Locate each line in the listing below that contains the string "track" with the same capitalization, and copy those lines.

[Collection entries]
========================
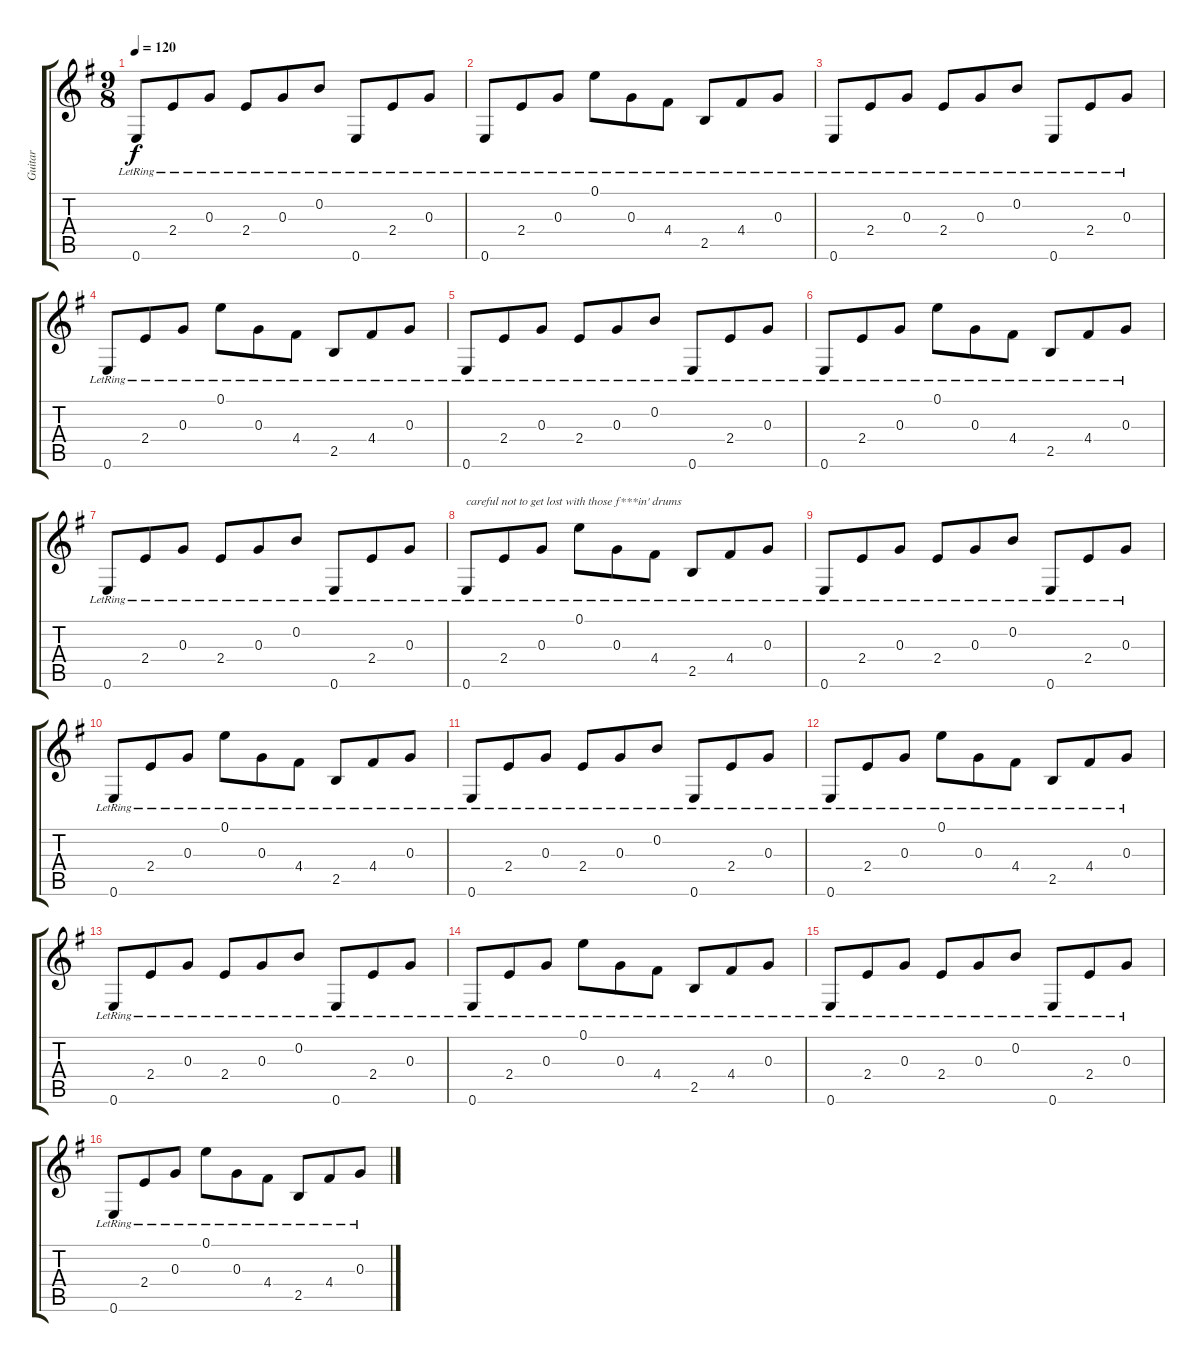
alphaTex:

\track ("Guitar" "Guitar") {instrument electricguitarclean}
\staff {score tabs}
\tuning (E4 B3 G3 D3 A2 E2) {hide}
\ts (9 8)
\tempo 120
\clef g2
\ks g
0.6{lr}.8{dy f} 2.4{lr}.8 0.3{lr}.8 2.4{lr}.8 0.3{lr}.8 0.2{lr}.8 0.6{lr}.8 2.4{lr}.8 0.3{lr}.8 |
0.6{lr}.8 2.4{lr}.8 0.3{lr}.8 0.1{lr}.8 0.3{lr}.8 4.4{lr}.8 2.5{lr}.8 4.4{lr}.8 0.3{lr}.8 |
0.6{lr}.8 2.4{lr}.8 0.3{lr}.8 2.4{lr}.8 0.3{lr}.8 0.2{lr}.8 0.6{lr}.8 2.4{lr}.8 0.3{lr}.8 |
0.6{lr}.8 2.4{lr}.8 0.3{lr}.8 0.1{lr}.8 0.3{lr}.8 4.4{lr}.8 2.5{lr}.8 4.4{lr}.8 0.3{lr}.8 |
0.6{lr}.8 2.4{lr}.8 0.3{lr}.8 2.4{lr}.8 0.3{lr}.8 0.2{lr}.8 0.6{lr}.8 2.4{lr}.8 0.3{lr}.8 |
0.6{lr}.8 2.4{lr}.8 0.3{lr}.8 0.1{lr}.8 0.3{lr}.8 4.4{lr}.8 2.5{lr}.8 4.4{lr}.8 0.3{lr}.8 |
0.6{lr}.8 2.4{lr}.8 0.3{lr}.8 2.4{lr}.8 0.3{lr}.8 0.2{lr}.8 0.6{lr}.8 2.4{lr}.8 0.3{lr}.8 |
0.6{lr}.8{txt "careful not to get lost with those f***in' drums"} 2.4{lr}.8 0.3{lr}.8 0.1{lr}.8 0.3{lr}.8 4.4{lr}.8 2.5{lr}.8 4.4{lr}.8 0.3{lr}.8 |
0.6{lr}.8 2.4{lr}.8 0.3{lr}.8 2.4{lr}.8 0.3{lr}.8 0.2{lr}.8 0.6{lr}.8 2.4{lr}.8 0.3{lr}.8 |
0.6{lr}.8 2.4{lr}.8 0.3{lr}.8 0.1{lr}.8 0.3{lr}.8 4.4{lr}.8 2.5{lr}.8 4.4{lr}.8 0.3{lr}.8 |
0.6{lr}.8 2.4{lr}.8 0.3{lr}.8 2.4{lr}.8 0.3{lr}.8 0.2{lr}.8 0.6{lr}.8 2.4{lr}.8 0.3{lr}.8 |
0.6{lr}.8 2.4{lr}.8 0.3{lr}.8 0.1{lr}.8 0.3{lr}.8 4.4{lr}.8 2.5{lr}.8 4.4{lr}.8 0.3{lr}.8 |
0.6{lr}.8 2.4{lr}.8 0.3{lr}.8 2.4{lr}.8 0.3{lr}.8 0.2{lr}.8 0.6{lr}.8 2.4{lr}.8 0.3{lr}.8 |
0.6{lr}.8 2.4{lr}.8 0.3{lr}.8 0.1{lr}.8 0.3{lr}.8 4.4{lr}.8 2.5{lr}.8 4.4{lr}.8 0.3{lr}.8 |
0.6{lr}.8 2.4{lr}.8 0.3{lr}.8 2.4{lr}.8 0.3{lr}.8 0.2{lr}.8 0.6{lr}.8 2.4{lr}.8 0.3{lr}.8 |
0.6{lr}.8 2.4{lr}.8 0.3{lr}.8 0.1{lr}.8 0.3{lr}.8 4.4{lr}.8 2.5{lr}.8 4.4{lr}.8 0.3{lr}.8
========================
● **The result**:
\track ("Guitar" "Guitar") {instrument electricguitarclean}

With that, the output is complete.